Eritrea: The Suffering of My Beloved People
Today is Sunday[date deleted], the Lord’s day. I was thinking to post on Facebook a paragraph which might encourage someone from the sermon I have heard in the Church this morning. But how could I write anything else at the midst of sad news of the suffering of my beloved people.
A dear sister of mine just informed me that almost all her entire family members have been put into prison in the recent mass arrest of Christians by the security organs of the paranoid regime in Asmara. This depressing news broke my heart. I didn't even know how to comfort her. It was one of those moments where words would not be enough.
Allow me to ask you some critical questions which I have been asking myself. How do you feel if your father, mother, husband, wife, children, brothers, sisters and other very close loved ones have been thrown into prison for no logical reason at all? And your parents are old and might be in need of daily medical attention. And not to mention most of them have left small children behind at home.
Please know that I am not expecting the usual answer, "I feel sad!" Rather I want you to feel it hard. To make it personal. To be confused and frustrated. To ask the question "why?" To be truly agitated and angry. To stir up your indignation. To say, "Enough is enough, and silence no more!"
It makes me nauseous to think that for long as a people we have been taking human rights abuse in Eritrea so lightly. We have developed a strange culture of tolerance towards injustice. We indifferently say, "They have arrested them, and in time they will release them." Often the journey of our sadness will come to a halt with the sense of joy of their release. Then another arrest and release will continue in a vicious circle. As a result, our despair is going from bad to worse. The best medicine we could recommend is to flee, even as we all know that this can not cure the root cause.
Recently, I have been informed that a great servant of God and an outstanding physician had been arrested and released for the third time over a span of ten years in Eritrea. It's a norm for his beloved family to starve while he was in prison. His ordeal is beyond words. It's also wise to note that there are only 5 medical doctors for 100,000 patients in Eritrea. Doctors have been paid peanuts, ill treated, demoralized, put in prison and finally are forced to flee. Subsequently, patients are left unattended and are dying in many hospitals.

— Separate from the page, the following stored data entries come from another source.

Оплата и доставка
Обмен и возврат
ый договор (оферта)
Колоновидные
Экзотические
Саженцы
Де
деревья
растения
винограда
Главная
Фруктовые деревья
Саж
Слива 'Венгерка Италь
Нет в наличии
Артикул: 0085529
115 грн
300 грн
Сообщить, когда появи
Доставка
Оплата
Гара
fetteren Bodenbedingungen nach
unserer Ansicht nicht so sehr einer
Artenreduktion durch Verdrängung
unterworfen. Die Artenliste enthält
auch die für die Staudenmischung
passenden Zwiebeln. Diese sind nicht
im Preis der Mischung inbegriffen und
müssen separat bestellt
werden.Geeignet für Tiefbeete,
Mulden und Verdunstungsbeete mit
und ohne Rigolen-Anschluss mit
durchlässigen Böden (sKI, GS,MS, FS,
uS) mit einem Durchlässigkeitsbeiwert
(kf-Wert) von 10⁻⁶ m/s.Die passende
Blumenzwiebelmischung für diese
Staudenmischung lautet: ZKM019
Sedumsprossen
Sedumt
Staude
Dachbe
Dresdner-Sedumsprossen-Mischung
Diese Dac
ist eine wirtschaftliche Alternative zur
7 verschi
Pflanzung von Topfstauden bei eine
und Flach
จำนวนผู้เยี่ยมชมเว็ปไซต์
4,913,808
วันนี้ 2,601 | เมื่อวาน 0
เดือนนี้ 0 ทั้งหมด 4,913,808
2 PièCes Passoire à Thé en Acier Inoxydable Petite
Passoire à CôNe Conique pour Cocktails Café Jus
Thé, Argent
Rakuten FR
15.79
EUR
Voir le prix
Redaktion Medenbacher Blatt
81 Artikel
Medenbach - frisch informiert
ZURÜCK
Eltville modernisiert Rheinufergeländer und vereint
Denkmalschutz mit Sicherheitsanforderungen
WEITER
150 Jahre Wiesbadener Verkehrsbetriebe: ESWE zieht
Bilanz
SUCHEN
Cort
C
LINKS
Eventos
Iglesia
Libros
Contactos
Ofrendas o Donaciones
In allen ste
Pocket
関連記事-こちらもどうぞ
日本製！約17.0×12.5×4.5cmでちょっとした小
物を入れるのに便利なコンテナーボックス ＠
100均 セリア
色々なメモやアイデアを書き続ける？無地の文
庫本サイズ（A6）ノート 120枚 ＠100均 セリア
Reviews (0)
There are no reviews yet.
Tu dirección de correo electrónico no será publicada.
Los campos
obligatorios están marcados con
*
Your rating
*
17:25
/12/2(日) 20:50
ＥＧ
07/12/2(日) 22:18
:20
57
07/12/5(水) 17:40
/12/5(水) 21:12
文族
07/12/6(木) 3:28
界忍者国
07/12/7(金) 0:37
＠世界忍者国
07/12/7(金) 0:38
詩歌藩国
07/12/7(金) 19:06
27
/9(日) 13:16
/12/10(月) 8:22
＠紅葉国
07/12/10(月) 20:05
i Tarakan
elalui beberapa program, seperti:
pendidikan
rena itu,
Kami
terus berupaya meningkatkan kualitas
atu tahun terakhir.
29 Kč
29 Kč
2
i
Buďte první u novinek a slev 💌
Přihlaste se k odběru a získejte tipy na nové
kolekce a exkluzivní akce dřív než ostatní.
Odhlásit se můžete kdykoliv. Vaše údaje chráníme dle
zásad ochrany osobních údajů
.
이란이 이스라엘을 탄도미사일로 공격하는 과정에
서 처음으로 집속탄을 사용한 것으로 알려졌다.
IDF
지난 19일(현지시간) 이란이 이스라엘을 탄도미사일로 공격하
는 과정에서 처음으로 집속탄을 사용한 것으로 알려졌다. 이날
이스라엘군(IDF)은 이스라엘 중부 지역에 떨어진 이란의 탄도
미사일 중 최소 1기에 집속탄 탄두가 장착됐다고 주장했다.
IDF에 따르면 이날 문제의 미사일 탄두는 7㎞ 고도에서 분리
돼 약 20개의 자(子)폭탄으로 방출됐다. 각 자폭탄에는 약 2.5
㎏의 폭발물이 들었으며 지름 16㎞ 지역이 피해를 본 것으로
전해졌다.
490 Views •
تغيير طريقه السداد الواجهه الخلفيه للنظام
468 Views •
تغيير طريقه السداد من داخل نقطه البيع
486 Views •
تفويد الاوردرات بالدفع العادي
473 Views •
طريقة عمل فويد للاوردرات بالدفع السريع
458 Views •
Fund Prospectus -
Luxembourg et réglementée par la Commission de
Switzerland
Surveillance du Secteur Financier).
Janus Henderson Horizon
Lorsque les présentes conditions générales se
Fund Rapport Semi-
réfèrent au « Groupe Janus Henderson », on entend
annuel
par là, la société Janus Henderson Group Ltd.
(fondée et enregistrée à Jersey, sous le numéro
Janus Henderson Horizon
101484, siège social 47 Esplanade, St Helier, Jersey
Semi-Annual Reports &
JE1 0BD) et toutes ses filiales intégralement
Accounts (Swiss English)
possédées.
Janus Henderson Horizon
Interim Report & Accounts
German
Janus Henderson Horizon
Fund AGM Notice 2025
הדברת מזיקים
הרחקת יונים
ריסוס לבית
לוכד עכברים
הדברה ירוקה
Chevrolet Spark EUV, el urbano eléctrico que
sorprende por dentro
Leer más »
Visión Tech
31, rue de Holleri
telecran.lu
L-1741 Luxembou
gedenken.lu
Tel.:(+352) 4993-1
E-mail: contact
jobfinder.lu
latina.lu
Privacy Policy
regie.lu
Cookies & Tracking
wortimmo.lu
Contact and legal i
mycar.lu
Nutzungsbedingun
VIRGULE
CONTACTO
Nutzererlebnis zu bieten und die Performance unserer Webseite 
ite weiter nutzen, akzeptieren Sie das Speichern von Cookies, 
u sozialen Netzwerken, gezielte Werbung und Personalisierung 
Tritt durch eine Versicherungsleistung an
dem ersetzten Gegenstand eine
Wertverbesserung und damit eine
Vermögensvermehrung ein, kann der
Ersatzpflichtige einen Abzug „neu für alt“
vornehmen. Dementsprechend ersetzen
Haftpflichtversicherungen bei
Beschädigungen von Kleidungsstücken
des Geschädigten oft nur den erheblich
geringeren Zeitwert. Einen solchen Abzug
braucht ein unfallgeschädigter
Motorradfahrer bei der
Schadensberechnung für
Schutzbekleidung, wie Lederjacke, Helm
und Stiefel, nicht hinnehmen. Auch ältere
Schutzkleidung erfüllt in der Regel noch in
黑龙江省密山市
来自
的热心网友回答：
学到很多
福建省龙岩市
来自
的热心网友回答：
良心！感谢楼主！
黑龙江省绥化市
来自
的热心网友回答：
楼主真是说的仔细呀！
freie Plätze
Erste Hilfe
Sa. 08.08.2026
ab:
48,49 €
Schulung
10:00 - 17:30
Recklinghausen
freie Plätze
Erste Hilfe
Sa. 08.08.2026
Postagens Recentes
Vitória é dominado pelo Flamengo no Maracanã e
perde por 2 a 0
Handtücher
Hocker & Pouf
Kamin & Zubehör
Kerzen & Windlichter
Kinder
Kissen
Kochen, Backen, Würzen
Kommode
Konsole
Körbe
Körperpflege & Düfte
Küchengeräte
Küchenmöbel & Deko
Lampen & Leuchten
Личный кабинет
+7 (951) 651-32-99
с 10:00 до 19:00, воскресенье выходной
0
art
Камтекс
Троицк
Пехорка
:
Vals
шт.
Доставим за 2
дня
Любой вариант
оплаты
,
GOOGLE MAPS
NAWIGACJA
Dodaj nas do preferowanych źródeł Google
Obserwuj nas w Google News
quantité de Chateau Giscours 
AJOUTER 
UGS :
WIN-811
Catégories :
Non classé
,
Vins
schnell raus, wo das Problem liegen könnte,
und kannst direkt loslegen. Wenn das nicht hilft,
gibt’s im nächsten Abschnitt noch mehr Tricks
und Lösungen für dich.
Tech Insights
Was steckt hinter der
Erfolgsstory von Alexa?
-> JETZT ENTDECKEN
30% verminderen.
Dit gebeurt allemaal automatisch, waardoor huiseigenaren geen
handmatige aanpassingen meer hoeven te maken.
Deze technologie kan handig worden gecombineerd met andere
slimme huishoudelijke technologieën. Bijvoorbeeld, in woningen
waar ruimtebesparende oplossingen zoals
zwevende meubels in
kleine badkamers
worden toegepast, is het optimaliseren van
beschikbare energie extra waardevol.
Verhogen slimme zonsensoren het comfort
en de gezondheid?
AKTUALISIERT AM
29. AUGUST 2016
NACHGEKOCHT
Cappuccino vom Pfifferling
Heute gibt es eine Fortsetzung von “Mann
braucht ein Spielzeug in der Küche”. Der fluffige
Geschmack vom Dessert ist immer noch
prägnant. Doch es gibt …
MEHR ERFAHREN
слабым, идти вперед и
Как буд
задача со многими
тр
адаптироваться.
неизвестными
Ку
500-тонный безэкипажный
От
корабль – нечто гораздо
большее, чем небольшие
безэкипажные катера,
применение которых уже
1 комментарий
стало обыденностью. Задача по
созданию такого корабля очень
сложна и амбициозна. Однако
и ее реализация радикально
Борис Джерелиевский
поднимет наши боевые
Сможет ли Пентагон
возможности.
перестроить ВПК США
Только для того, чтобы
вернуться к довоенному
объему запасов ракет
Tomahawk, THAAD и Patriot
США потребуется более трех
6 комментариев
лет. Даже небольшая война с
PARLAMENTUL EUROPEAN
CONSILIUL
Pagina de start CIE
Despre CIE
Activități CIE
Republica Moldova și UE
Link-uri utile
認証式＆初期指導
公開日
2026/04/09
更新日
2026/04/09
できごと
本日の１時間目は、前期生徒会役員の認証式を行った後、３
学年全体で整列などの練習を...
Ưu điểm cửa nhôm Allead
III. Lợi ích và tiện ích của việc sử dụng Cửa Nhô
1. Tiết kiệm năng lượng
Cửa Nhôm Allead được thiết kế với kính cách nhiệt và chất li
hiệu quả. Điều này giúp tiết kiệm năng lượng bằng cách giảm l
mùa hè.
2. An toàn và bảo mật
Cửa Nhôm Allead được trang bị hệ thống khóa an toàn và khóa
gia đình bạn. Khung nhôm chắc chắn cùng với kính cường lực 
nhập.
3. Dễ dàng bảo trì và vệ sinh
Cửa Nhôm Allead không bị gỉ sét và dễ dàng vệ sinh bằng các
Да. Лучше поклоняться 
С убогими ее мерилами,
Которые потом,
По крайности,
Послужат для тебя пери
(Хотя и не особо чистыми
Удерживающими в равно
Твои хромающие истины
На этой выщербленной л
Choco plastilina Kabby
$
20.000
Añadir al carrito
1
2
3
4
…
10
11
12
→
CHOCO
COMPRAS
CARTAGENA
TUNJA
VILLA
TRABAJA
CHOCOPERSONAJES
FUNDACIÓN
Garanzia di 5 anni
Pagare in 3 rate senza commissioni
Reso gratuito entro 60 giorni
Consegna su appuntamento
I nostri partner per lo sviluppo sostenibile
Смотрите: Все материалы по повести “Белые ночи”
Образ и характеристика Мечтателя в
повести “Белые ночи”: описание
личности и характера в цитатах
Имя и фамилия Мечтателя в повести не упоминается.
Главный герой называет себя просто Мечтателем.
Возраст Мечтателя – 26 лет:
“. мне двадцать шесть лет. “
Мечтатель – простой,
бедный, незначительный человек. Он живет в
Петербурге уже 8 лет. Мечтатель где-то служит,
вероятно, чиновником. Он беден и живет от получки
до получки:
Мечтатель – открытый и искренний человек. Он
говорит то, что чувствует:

About two years ago a wonderful brother went to pray to the Lord after being released from prison. He was arrested, and for about four years was put in solitary confinement and developed a deadly lung cancer. After his release, he spent the rest of his earthly life with his best friend's family. His friend's wife truly gave him much comfort by taking care of him in his time of severe illness. A very kind and sacrificial family. That brother was alienated from his own family. I suspect the wife might be so depressed because of his arrest and forced herself to forget him. She was not even willing to come for his burial. I will leave this for psychologists or psychiatrists to ponder.
However in the historical narrative of the Bible this tragedy can only be compared to a time when a mother was eating her own baby. And this story in some ways portrays our misery as a nation.
Brothers and sisters, let us repeat the following statement as an individual, family, church or other group till we believe it, "Enough is enough, and silence no more!" Else we will be annihilated and become a history as a nation and people. May the Lord remember those who are suffering in prison cells and in the land of the oppressed which is Eritrea at large. May he forgive our sins and heal our land. Amen!